The Penguin paperback edition of Clarissa represents a grand experiment in book production, a test to see how many pages can be glued to a thin cardboard spine. There are bigger paperback books-the greater Orlando phone book springs to mind-but no other paperback novel has such a commanding shelf presence. On its spine, the Penguin Clarissa showcases a smaller version of the front cover art-a miniature version of Joseph Highmore's portrait of Clarissa's family. Unlike most book spine art, which tends to zoom in on the most alluring detail of the full frontal art work in a thumbnail square, the spinal Highmore provides a wider-angle view than the portrait's book front rendition. The Harlowe family cowers before the villainous Lovelace on both front and spine, but in the smaller version Clarissa's dress-which is of the voluminous hip-extending style that makes a woman look like she is transporting a sofa-billows out to its full extent.

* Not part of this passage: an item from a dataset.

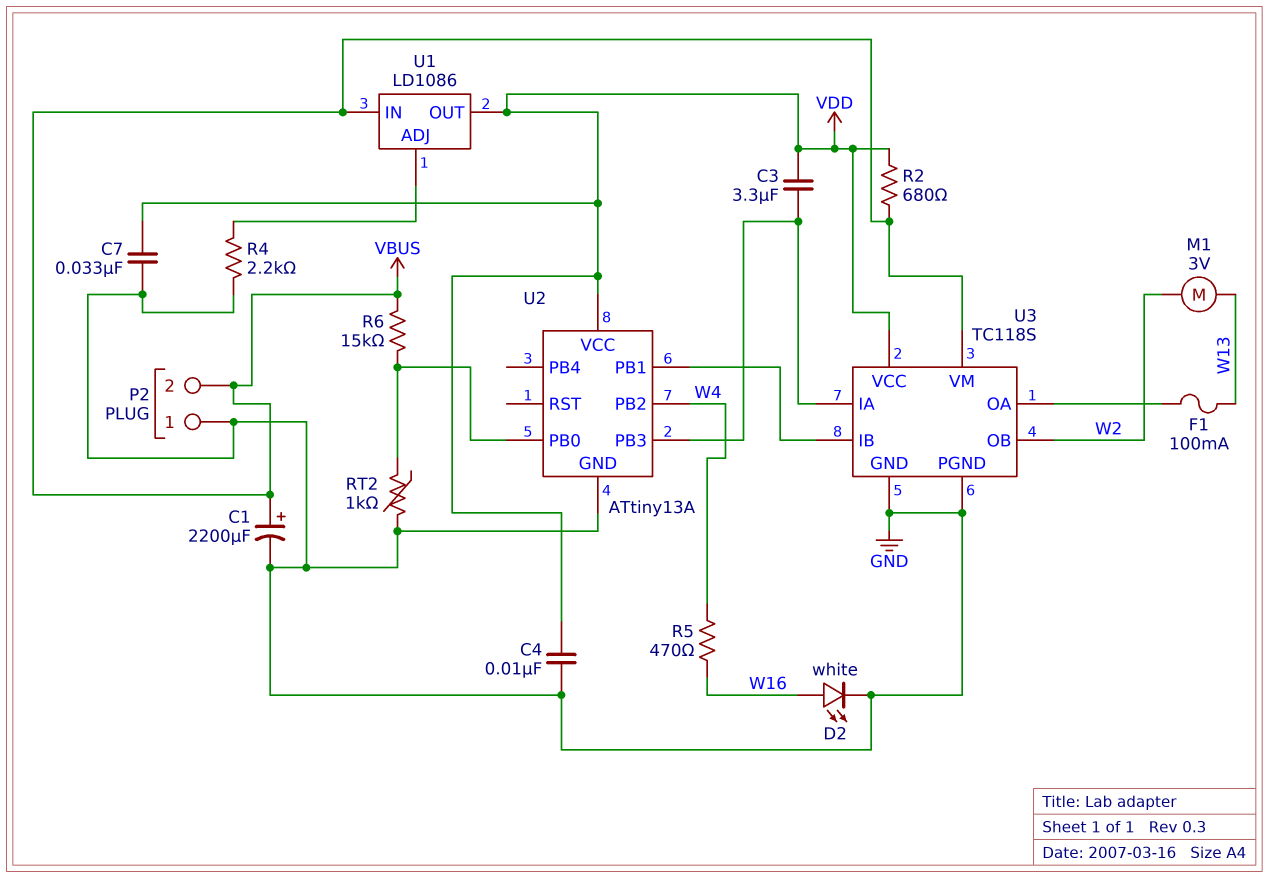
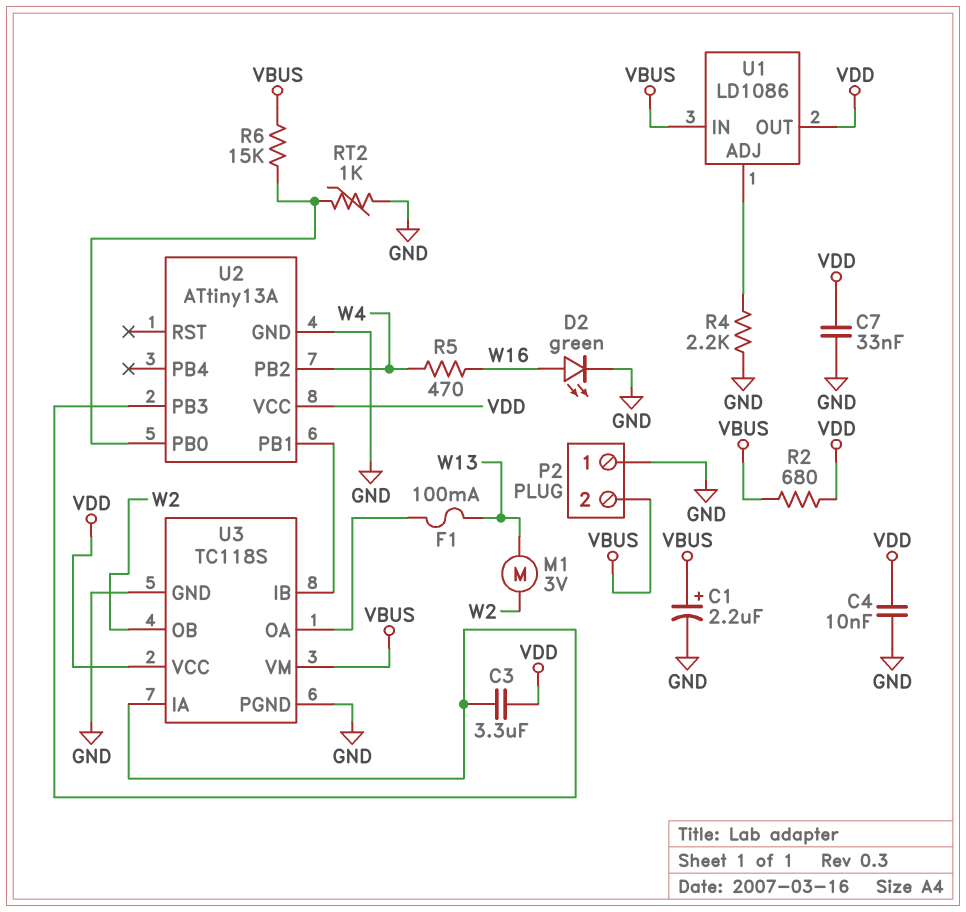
C1: 2200uF (plus VBUS, minus GND) -> 2.2uF (plus VBUS, minus GND)
D2: LED white (A W16, K GND) -> LED green (A W16, K GND)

But even the estimable Penguin edition does not encompass all of Clarissa, just all of the first edition. When I first read Clarissa as a graduate student, I went rummaging around in the dustier shelving reaches of a university library in order to find the section of Clarissa to which Angus Ross tantalizingly alludes while explaining why he chose to republish the first edition of Clarissa instead of the third edition in which Richardson strove to temper the appeal of his villain Lovelace and to enhance the sanctity of Clarissa so that readers would stop moaning about the two not winding up married. If I am to find fault with Angus Ross-and I do this hesitantly and deferentially-it is not because he crammed seven or eight svelte volumes into one corpulent book, since in so doing he made Clarissa available to the masses. No, the only reason I find fault with the Penguin edition is because Ross was too much of a purist: he reproduced the first edition, he said, because it is "appreciably shorter, often livelier" and because "to a large extent the added material seems relatively inert."

Inert? When I first read Clarissa as a graduate student, nothing could have seemed less inert than Letter 208. Letter 208, my first favorite letter, is arguably the most lurid letter in the novel since it contains Lovelace's outrageous flight of malevolent fancy against Clarissa's best friend Anna Howe. Lovelace plans for his coterie of rakes to carry out a triple rape of Anna Howe, her mother, and their maidservant during a voyage to the Isle of Wight. To his friend Belford, Lovelace writes:

I know it will be hard weather: I know it will: And before there can be the least suspicion of the matter, we shall be in sight of Guernsey, Jersey, Dieppe, Cherbourg, or any-whither on the French coast that it shall please us to agree with the winds to blow us: And then, securing the footman, and the women being separated, one of us, according to lots that may be cast, shall overcome, either by persuasion or force, the maid-servant: That will be no hard task; and she is a likely wench [I have seen her often]: One, Mrs. Howe; nor can there be much difficulty there; for she is full of health and life, and has been long a Widow: Another [That, says the princely Lion, must be I!] the saucy Daughter; who will be too much frighted to make great resistance [ Violent spirits, in that Sex, are seldom true spirits-'Tis but where they can-] : And after beating about the coast for three or four days for recreation's sake, and to make sure work, and till we see our sullen birds begin to eat and sip, we will set them all ashore where it will be most convenient; sell the vessel. . . and pursue our travels, and tarry abroad till all is hushed up.